• [Work to do]
Find each line in the records that contains the string "left", and copy those lines. Matches must have the same case.

• [Supplied entries]
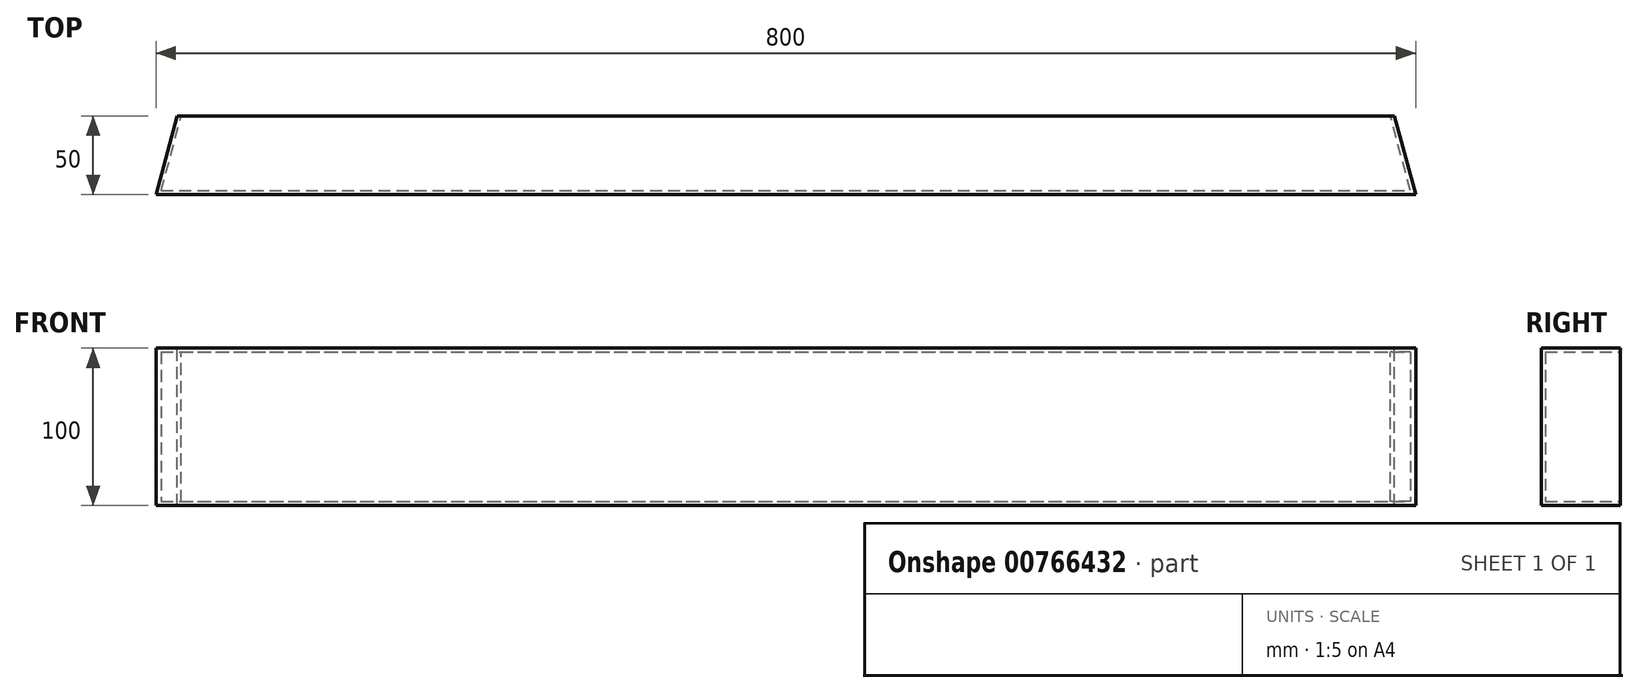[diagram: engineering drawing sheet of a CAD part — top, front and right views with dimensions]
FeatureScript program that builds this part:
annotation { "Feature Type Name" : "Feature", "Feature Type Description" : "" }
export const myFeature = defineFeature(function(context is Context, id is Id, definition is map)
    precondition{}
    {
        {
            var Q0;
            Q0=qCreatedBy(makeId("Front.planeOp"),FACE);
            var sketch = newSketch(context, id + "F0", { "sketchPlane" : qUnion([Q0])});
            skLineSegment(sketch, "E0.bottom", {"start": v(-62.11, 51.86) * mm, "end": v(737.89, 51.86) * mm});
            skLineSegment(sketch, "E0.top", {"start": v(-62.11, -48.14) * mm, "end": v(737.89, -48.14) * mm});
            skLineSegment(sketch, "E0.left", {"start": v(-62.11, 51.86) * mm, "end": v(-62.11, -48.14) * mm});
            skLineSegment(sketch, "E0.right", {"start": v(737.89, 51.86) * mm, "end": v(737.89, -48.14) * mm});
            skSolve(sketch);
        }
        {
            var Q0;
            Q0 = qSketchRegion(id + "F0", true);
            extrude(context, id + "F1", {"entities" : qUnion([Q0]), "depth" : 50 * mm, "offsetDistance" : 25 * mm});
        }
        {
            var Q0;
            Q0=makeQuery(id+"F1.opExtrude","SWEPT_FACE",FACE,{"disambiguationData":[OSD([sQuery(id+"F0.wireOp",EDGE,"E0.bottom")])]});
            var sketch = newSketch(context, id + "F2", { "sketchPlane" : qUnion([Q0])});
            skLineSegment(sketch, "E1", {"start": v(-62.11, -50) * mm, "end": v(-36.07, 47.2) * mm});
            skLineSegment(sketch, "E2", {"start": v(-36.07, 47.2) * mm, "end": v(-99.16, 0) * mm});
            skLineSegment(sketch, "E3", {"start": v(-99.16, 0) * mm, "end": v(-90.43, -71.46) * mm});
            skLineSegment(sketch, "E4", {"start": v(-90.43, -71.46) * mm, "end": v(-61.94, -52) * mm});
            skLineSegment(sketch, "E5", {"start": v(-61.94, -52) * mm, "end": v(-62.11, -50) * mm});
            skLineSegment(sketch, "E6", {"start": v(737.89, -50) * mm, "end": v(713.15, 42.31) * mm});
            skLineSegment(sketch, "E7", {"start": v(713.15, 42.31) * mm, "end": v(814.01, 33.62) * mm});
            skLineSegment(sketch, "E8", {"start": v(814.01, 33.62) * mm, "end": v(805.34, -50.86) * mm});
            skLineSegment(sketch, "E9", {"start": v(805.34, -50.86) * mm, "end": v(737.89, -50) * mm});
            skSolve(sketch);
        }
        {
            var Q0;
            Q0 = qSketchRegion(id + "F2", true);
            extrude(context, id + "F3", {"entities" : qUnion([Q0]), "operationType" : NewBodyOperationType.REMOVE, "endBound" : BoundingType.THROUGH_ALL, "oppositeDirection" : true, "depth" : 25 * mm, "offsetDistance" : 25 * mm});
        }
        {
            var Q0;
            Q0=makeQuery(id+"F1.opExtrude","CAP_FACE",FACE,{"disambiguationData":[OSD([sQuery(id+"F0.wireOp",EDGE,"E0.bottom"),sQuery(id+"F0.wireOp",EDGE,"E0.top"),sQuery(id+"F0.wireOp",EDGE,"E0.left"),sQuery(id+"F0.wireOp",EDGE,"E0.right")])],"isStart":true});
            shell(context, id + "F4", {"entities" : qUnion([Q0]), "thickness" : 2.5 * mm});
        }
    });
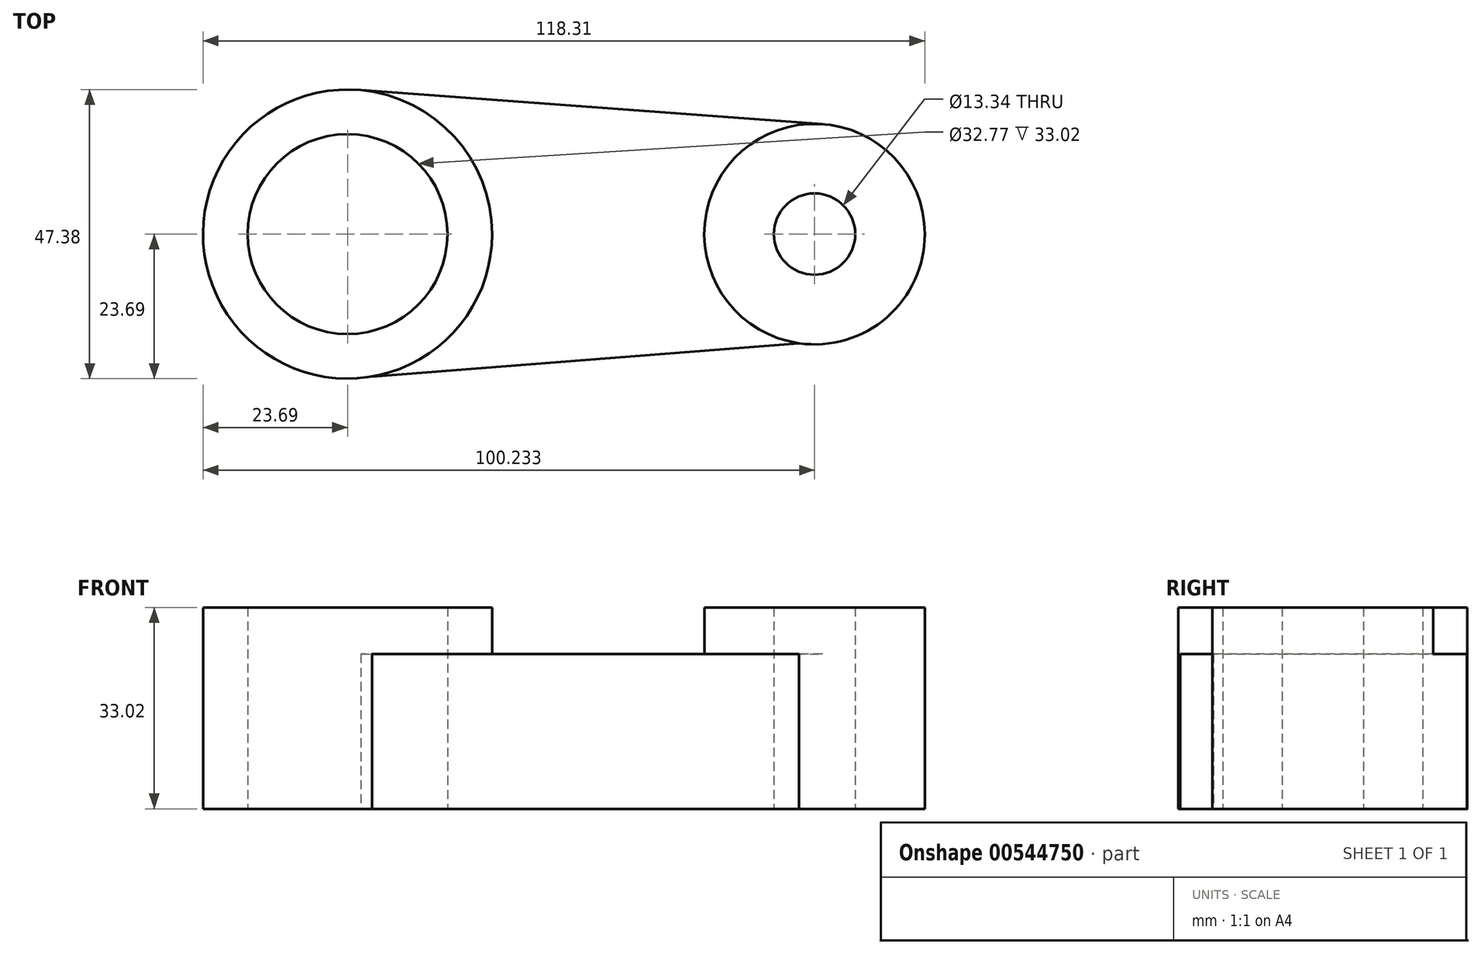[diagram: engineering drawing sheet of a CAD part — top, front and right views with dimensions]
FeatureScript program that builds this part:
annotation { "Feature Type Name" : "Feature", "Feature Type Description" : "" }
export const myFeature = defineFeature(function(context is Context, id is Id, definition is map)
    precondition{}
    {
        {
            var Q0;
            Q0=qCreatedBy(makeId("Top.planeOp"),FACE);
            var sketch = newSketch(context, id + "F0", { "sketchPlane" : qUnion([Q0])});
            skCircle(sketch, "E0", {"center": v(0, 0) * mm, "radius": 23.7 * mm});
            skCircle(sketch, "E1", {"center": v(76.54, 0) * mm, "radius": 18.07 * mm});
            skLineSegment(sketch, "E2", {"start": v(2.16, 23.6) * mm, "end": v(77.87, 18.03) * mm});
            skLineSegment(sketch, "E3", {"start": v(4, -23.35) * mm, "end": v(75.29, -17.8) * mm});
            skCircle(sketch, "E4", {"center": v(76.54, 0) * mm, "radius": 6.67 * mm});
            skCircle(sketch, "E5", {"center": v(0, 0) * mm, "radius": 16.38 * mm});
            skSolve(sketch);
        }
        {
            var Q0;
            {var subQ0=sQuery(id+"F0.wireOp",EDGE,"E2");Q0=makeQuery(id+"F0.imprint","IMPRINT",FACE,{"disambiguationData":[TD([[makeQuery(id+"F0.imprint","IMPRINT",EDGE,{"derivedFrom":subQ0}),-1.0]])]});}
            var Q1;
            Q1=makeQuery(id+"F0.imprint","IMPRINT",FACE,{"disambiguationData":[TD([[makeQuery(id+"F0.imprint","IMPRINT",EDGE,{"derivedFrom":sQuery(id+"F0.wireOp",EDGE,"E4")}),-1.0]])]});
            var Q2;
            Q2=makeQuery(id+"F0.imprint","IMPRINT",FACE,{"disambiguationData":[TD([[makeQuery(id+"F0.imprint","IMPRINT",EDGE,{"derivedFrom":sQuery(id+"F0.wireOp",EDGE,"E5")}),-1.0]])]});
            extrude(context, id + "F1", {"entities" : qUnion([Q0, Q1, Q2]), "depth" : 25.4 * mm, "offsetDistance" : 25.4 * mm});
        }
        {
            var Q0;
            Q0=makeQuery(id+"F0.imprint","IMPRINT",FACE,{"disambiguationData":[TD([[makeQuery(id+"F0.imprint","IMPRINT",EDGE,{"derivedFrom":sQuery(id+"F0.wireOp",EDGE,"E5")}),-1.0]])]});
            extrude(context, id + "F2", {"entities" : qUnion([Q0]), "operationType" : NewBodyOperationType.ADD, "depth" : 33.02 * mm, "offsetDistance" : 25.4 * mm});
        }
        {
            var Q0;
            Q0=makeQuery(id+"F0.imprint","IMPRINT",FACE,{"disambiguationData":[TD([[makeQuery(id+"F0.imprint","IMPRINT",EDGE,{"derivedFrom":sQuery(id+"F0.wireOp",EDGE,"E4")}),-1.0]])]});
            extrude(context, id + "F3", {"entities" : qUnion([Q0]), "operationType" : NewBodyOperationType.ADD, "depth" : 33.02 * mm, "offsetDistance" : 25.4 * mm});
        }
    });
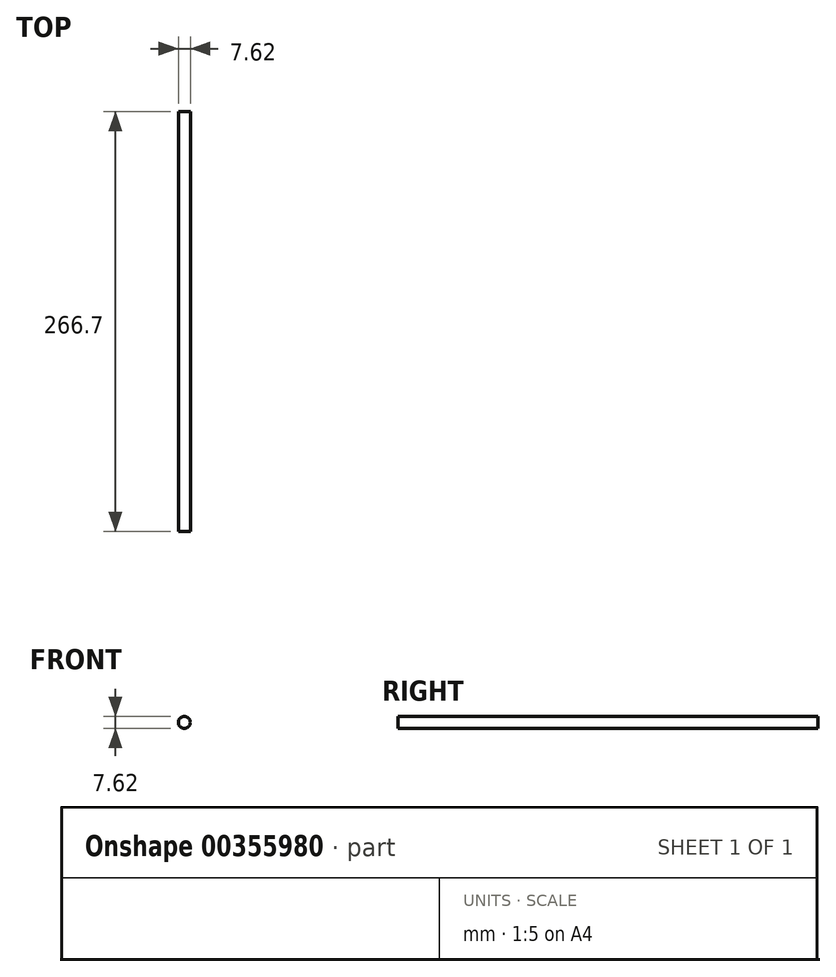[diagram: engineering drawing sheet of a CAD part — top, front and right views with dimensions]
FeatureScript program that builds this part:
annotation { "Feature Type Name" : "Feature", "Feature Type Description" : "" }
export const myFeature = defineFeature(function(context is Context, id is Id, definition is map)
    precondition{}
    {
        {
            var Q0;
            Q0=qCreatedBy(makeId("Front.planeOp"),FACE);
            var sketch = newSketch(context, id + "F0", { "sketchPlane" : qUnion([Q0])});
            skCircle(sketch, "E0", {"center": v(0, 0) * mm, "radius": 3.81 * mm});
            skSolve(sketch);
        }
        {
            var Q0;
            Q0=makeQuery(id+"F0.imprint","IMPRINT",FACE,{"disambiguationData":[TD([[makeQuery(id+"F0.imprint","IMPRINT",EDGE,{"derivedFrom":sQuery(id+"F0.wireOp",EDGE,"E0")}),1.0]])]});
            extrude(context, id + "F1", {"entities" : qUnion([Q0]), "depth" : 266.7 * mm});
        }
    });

• [Response]
            skLineSegment(sketch, "E0.left", {"start": v(-62.11, 51.86) * mm, "end": v(-62.11, -48.14) * mm});
            Q0=makeQuery(id+"F1.opExtrude","CAP_FACE",FACE,{"disambiguationData":[OSD([sQuery(id+"F0.wireOp",EDGE,"E0.bottom"),sQuery(id+"F0.wireOp",EDGE,"E0.top"),sQuery(id+"F0.wireOp",EDGE,"E0.left"),sQuery(id+"F0.wireOp",EDGE,"E0.right")])],"isStart":true});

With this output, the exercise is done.